2HB is the first of the songs that are thematically linked to films/movies. The title of 2HB is a pun – the song is not in fact about pencil lead, but is actually Ferry’s tribute to Hollywood film star Humphrey Bogart. (2HB = To Humphrey Bogart.) 2HB quotes the line ‘Here’s looking at you, kid’ – a famous line from the Bogart classic, Casablanca (1942). The song is gentle and mellow in tone, evoking a smoky cabaret atmosphere and classic black-and-white films. The song is dominated by Ferry’s Hohner electric piano, and features a sax solo in the middle where MacKay’s playing is treated with tape echo effects by Brian Eno.


Chance Meeting was inspired by David Lean’s Brief Encounter (1945), and includes lyrics inspired by the film/movie’s dialogue: I never thought I’d see you again/ Where have you been until now?/ Well how are you?/ How have you been?/ It’s a long time since we last met/ It seems like yesterday/ When I first saw you/ In your red dress smile/ How could I forget that day?/ I know that time spent well is so rare…


The Bob (Medley) is the next track. The song was inspired by the war film/movie, The Battle of Britain (1969), the song’s title (BoB) being an acronym for Battle of Britain. The sound of gunfire and explosions from the battlefields can be heard throughout the instrumental refrain.


Would You Believe? is an elegant, delicate and anguished lament to an inscrutable, elusive someone. Would you believe in what I do/ When the things that I make are all for you?… Ferry sings forlornly, before adding cynically: Well I’m sure I’ll love you all my life/ And in the morning too….


Sea Breezes is the penultimate song on the album and is a clear precursor to Song for Europe: We’ve been running round in our present state/ Hoping help would come from above/ But even angels there make the same mistakes/ In love… and is Ferry at his most quaveringly anguished…


Bitters End is the final song on the album. The song is based on a group vocal arrangement done in a satirical 1950s doo-wop style. In the middle eight, the band sings ‘bizarre’, which seems to sum up the initial impact of the first listen to the album.


Discussing the album’s music, Andy Mackay later said: ‘We certainly didn’t invent eclecticism but we did say and prove that rock ‘n’ roll could accommodate – well, anything really’.


The band’s penchant for glamour was showcased both in the lyrics and in the 1950s-style album cover, with photography, hair dressing and art work credits detailed on the sleeve. The photographer, Karl Stoecker, shot the cover featuring model Kari-Ann Muller, who later married Chris Jagger, brother of Mick Jagger. The album’s original cover, as issued in 1972, featured a gatefold sleeve picturing the band in stage attire designed by Antony Price.

The entire album was recorded in a single week.

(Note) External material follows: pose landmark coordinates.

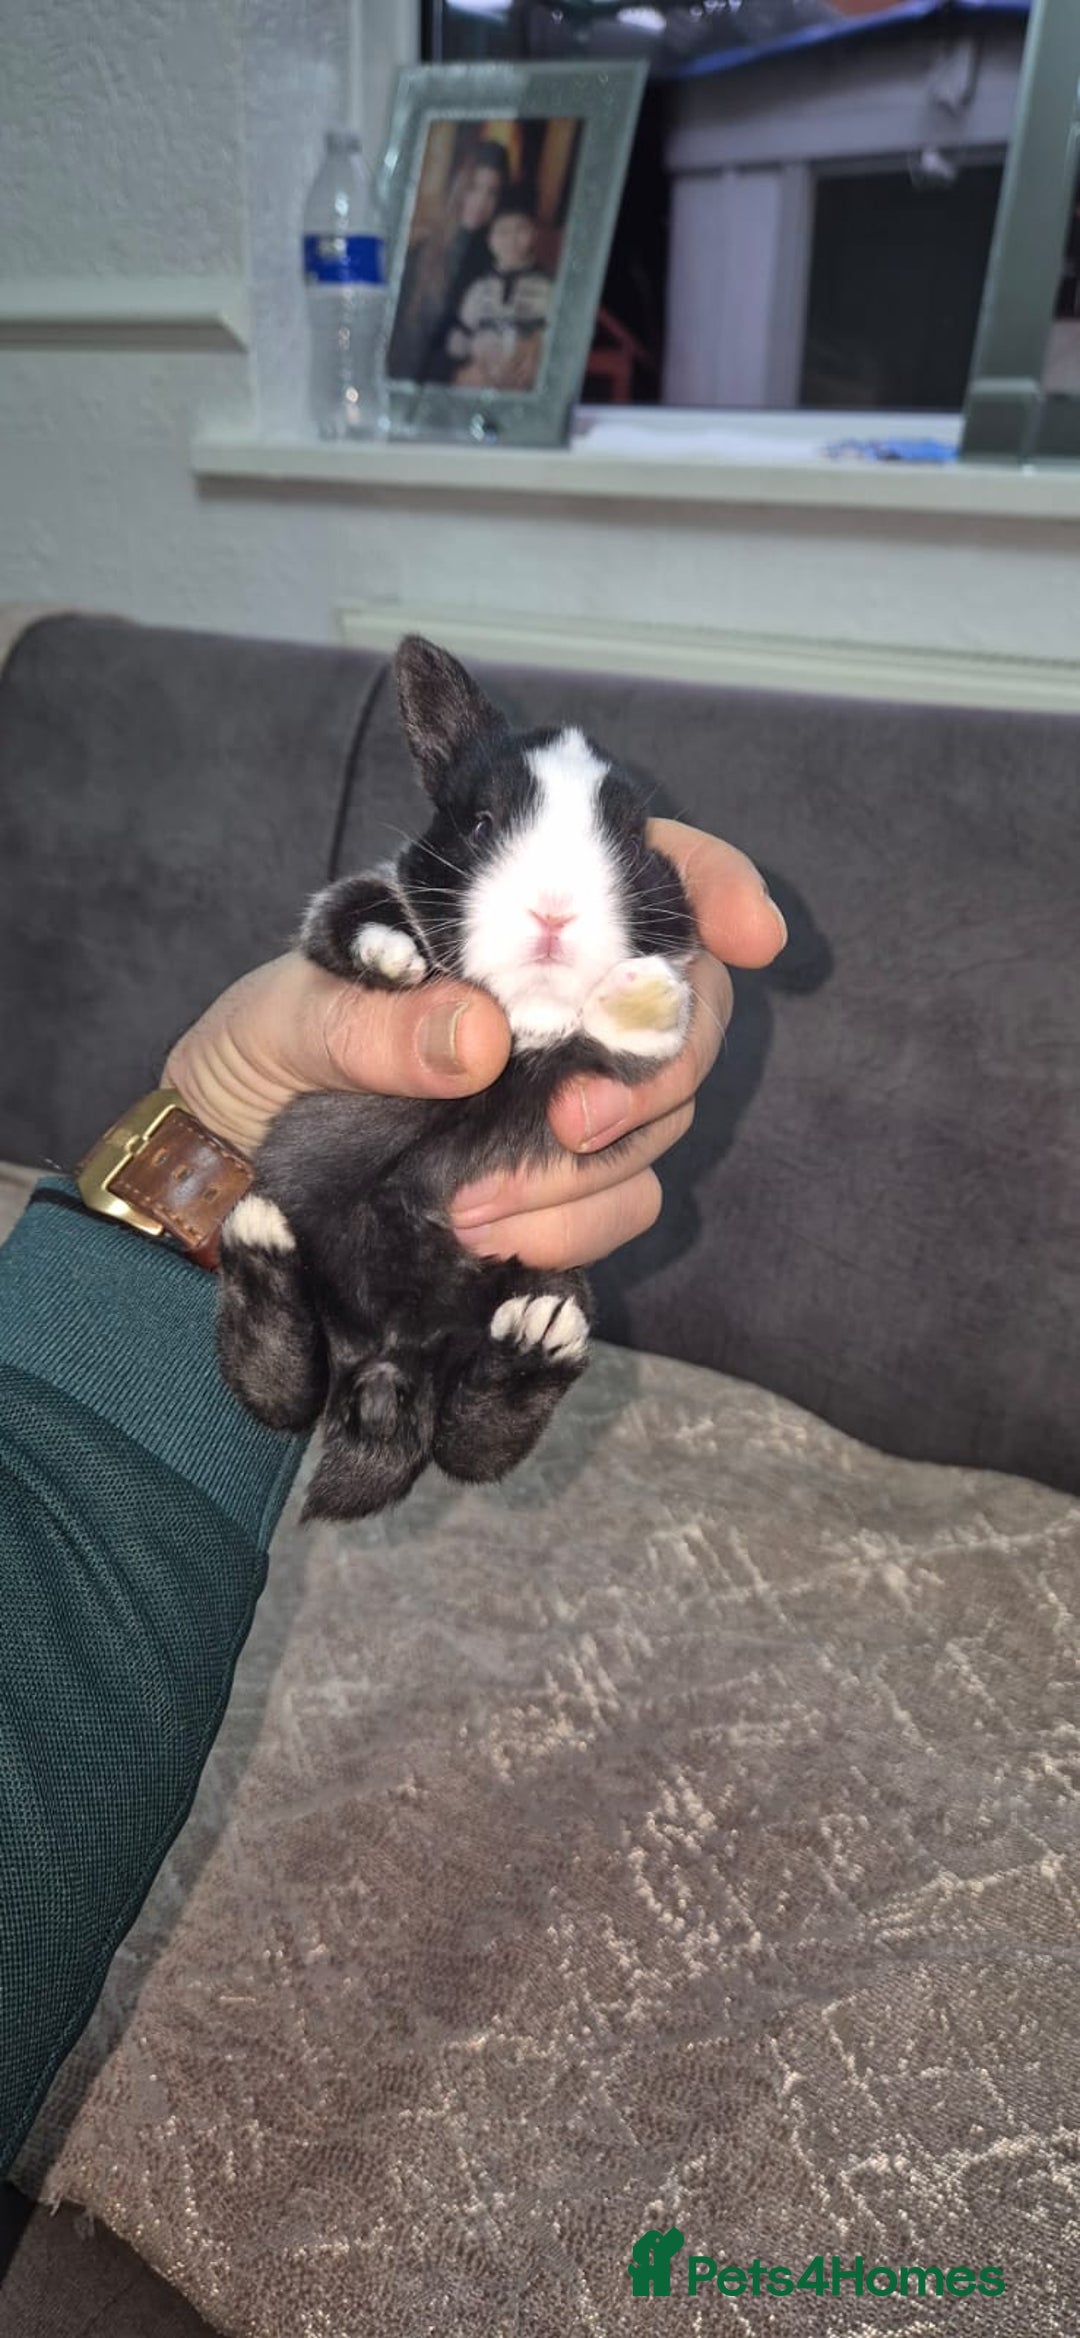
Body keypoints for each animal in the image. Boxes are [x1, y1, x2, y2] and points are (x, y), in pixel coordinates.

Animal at [216, 635, 699, 1521]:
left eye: (631, 837)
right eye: (480, 823)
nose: (553, 913)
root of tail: (385, 1371)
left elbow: (621, 1041)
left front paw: (642, 996)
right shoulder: (345, 909)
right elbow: (350, 915)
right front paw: (395, 957)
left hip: (529, 1292)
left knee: (472, 1442)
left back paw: (539, 1341)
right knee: (282, 1392)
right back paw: (260, 1241)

This was necessary because the group had no record deal and their managers at EG were financing the sessions themselves. The album was produced by King Crimson’s lyricist, Peter Sinfield. In May 1972, a few weeks after the recording sessions, a contract was signed with Island Records and in June, Roxy Music was released.

Roxy Music was generally well-received by contemporary critics and reached #10 in the UK charts. It is now considered by many to be Roxy Music’s best album.